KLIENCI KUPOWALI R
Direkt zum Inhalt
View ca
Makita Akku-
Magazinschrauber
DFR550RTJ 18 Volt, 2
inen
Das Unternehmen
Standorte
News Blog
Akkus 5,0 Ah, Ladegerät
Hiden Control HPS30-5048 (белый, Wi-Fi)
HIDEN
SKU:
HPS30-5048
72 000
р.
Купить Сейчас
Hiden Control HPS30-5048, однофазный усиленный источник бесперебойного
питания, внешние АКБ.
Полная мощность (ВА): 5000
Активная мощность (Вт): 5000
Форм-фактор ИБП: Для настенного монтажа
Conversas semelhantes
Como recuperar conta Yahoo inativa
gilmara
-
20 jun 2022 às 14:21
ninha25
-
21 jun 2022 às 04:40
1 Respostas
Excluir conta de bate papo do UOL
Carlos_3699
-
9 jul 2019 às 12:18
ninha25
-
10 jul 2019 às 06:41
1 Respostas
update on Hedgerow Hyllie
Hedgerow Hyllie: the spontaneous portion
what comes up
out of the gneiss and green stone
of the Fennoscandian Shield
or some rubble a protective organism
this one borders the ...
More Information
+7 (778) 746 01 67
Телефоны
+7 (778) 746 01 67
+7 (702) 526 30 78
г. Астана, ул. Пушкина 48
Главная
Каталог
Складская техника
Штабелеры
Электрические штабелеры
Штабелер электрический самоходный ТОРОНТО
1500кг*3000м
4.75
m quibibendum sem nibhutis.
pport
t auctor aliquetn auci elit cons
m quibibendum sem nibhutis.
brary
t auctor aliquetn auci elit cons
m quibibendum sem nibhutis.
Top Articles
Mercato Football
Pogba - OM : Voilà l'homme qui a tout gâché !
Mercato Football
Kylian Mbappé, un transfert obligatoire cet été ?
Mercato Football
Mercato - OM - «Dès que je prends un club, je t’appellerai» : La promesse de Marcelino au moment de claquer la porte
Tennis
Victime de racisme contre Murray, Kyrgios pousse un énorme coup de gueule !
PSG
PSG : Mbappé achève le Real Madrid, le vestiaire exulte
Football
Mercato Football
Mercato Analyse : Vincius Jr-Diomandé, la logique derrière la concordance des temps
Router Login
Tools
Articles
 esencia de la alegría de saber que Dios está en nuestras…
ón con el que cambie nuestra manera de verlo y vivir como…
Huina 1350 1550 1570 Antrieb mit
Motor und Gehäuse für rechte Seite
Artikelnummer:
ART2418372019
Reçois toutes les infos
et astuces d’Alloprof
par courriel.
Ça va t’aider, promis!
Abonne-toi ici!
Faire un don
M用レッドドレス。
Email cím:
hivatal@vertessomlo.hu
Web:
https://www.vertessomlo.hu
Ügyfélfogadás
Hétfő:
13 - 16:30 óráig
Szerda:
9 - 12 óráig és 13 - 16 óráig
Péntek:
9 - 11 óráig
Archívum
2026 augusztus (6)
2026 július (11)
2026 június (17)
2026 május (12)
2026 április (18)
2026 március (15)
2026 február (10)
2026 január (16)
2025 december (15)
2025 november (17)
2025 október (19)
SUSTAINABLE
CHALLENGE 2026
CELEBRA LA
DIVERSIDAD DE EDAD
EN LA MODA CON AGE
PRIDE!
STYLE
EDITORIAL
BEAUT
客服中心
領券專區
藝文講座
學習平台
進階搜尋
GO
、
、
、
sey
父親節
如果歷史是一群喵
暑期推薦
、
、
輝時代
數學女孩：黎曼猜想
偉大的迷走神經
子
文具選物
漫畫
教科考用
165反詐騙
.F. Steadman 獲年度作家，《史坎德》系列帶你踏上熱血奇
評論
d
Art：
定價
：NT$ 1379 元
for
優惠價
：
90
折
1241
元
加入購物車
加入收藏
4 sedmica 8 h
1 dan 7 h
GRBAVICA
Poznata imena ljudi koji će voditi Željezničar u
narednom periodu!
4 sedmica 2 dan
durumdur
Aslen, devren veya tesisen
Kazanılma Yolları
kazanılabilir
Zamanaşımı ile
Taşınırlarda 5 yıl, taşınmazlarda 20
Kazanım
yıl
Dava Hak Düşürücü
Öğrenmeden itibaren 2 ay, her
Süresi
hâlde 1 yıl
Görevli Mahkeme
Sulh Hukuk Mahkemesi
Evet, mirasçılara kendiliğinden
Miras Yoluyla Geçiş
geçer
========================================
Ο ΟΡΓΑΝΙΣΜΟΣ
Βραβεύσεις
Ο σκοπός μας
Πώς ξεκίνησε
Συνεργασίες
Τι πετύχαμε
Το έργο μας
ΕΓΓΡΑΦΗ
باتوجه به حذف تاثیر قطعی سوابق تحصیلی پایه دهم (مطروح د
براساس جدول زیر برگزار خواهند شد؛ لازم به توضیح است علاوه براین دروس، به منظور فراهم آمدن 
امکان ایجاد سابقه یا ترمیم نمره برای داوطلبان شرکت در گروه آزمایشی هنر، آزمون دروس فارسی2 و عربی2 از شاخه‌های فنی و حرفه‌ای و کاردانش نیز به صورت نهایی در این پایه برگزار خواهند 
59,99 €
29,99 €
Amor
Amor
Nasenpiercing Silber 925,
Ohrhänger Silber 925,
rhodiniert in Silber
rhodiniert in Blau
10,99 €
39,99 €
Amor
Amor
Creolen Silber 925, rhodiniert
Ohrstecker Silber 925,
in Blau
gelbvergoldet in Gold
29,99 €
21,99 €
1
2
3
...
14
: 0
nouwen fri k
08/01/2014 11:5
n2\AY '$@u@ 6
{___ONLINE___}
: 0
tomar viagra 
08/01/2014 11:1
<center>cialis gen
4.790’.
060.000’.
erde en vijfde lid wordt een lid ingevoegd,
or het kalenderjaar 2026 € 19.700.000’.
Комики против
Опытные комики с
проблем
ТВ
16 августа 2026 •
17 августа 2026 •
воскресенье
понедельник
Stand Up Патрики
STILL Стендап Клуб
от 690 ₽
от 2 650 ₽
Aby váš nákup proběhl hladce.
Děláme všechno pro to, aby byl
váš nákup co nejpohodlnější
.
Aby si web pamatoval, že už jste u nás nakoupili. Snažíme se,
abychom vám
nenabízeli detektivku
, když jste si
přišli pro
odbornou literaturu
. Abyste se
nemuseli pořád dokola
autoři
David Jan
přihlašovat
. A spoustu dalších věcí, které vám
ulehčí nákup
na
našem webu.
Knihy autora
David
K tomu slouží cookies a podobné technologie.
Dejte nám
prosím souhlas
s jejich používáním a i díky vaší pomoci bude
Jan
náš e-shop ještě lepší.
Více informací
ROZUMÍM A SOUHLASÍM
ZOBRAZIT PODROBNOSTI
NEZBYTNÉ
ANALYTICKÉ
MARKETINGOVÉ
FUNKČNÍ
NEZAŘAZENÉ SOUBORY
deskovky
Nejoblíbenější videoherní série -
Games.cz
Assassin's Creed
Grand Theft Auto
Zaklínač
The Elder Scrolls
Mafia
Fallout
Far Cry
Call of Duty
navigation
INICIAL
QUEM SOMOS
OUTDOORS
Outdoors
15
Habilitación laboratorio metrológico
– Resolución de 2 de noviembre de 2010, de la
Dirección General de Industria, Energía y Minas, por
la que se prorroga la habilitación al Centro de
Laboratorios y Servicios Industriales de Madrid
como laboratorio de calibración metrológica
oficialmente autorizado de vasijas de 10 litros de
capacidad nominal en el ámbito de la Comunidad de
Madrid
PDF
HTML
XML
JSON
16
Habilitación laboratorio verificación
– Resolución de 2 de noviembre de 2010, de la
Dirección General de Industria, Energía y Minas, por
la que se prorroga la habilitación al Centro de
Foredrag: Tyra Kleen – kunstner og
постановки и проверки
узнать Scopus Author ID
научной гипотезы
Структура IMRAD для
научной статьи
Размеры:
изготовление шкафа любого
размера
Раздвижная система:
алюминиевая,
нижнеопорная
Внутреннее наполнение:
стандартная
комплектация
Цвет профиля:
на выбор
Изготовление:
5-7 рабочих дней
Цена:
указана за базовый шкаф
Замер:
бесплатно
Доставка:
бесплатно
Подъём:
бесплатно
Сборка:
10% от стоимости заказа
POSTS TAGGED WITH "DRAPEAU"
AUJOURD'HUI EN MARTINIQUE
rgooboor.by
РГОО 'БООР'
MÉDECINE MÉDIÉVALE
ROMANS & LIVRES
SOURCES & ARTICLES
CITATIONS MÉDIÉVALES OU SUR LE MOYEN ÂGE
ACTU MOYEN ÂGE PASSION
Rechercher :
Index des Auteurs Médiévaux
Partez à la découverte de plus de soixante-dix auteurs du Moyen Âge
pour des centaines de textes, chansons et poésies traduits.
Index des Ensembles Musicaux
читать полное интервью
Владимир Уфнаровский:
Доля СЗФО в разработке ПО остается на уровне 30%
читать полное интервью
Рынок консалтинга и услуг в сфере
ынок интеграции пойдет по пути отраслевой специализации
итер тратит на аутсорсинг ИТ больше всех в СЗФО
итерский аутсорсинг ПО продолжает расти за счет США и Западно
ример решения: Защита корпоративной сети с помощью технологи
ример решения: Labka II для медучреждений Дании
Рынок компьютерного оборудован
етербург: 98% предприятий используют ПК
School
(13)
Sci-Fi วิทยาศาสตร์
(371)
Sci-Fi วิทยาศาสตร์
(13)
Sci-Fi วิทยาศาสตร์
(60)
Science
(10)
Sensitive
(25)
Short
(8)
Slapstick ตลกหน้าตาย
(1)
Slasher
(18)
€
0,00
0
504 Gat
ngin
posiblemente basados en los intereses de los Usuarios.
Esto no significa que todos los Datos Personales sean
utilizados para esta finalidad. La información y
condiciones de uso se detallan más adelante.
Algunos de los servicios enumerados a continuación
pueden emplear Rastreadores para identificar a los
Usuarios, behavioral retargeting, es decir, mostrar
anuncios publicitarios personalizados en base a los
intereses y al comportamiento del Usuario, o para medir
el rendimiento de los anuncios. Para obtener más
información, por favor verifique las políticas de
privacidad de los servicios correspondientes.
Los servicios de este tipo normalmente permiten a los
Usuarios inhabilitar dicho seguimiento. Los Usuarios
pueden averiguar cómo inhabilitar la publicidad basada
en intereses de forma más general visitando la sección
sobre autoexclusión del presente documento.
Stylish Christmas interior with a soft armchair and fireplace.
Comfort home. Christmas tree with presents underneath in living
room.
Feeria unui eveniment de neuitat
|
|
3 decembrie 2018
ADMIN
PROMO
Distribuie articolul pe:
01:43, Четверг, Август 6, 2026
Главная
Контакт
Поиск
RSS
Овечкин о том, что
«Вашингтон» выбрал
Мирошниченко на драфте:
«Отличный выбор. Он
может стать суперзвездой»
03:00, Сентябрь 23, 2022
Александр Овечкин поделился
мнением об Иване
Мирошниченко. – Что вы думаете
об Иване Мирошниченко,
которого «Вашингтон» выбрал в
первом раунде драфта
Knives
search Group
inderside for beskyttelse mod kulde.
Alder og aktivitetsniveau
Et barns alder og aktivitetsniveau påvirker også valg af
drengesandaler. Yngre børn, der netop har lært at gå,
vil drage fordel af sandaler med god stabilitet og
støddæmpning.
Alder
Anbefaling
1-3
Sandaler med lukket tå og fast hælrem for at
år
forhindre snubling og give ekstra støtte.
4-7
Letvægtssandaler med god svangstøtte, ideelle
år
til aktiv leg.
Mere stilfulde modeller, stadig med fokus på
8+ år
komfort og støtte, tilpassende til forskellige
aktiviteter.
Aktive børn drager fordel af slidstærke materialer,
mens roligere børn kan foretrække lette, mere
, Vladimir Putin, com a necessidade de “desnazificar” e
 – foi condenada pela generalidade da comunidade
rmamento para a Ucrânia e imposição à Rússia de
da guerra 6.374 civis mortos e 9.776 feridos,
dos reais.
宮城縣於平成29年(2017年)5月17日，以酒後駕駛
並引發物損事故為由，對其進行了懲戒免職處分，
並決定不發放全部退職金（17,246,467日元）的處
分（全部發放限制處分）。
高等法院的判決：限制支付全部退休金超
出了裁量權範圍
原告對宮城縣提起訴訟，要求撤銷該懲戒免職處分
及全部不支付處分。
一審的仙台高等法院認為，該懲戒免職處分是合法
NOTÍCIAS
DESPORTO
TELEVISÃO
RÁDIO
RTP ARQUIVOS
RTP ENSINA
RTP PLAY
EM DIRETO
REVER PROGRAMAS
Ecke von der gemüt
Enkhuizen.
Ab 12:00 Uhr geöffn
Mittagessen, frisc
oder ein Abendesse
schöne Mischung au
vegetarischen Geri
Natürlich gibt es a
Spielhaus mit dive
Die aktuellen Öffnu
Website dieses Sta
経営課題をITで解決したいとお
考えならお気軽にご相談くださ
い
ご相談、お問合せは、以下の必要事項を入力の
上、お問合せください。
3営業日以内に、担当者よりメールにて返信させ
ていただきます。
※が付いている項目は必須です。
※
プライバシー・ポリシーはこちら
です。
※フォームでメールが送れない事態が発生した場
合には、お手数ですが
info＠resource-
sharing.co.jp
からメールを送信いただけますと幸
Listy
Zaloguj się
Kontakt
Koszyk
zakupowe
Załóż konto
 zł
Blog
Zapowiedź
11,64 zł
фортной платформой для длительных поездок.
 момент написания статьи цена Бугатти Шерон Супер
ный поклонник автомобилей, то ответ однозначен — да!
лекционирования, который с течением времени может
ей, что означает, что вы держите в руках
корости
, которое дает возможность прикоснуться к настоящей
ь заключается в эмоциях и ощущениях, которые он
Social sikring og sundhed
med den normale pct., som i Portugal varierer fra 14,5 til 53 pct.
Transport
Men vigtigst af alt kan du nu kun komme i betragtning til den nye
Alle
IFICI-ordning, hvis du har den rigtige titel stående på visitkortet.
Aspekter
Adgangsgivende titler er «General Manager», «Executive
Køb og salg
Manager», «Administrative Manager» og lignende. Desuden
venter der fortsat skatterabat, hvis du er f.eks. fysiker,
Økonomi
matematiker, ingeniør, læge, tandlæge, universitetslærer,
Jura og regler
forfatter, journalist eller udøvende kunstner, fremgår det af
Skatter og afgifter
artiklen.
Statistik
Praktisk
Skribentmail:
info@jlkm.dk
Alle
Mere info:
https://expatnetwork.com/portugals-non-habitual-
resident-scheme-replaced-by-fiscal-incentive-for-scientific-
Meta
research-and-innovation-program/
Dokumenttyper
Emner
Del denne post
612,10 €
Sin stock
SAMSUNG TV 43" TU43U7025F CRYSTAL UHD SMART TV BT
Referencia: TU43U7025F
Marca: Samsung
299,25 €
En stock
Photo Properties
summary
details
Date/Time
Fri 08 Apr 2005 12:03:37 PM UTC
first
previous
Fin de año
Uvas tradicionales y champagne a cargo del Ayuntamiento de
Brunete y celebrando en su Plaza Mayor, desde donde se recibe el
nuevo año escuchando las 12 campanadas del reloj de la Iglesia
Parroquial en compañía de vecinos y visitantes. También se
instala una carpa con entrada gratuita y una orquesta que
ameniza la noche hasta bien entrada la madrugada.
--- --- ---
*TASK INSTRUCTIONS*: Search the data for "Control". Copy every matching line.

*RESULT OF THE EXERCISE*:
Hiden Control HPS30-5048 (белый, Wi-Fi)
Hiden Control HPS30-5048, однофазный усиленный источник бесперебойного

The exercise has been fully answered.